◆ WHAT IS REQUIRED
Please give back only the lines below from the one containing "fx_px: 1727" to the one containing "exposure_s: 1/400", each repeated word for word, both ends included.
Start of AVAILABLE DATA
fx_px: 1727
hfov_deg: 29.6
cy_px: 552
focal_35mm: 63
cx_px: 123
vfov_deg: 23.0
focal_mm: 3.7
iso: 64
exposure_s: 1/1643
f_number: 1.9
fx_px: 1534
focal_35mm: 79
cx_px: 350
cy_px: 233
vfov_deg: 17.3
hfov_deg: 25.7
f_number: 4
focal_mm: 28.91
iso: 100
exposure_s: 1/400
End of AVAILABLE DATA
Start of AVAILABLE DATA
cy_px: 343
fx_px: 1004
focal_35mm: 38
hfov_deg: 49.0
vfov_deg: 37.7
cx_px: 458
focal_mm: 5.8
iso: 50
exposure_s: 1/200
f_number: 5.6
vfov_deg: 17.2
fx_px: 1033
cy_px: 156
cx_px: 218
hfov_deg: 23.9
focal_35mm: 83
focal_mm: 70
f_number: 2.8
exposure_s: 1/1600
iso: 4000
End of AVAILABLE DATA
◆ ANSWER TO THIS EXERCISE
fx_px: 1727
hfov_deg: 29.6
cy_px: 552
focal_35mm: 63
cx_px: 123
vfov_deg: 23.0
focal_mm: 3.7
iso: 64
exposure_s: 1/1643
f_number: 1.9
fx_px: 1534
focal_35mm: 79
cx_px: 350
cy_px: 233
vfov_deg: 17.3
hfov_deg: 25.7
f_number: 4
focal_mm: 28.91
iso: 100
exposure_s: 1/400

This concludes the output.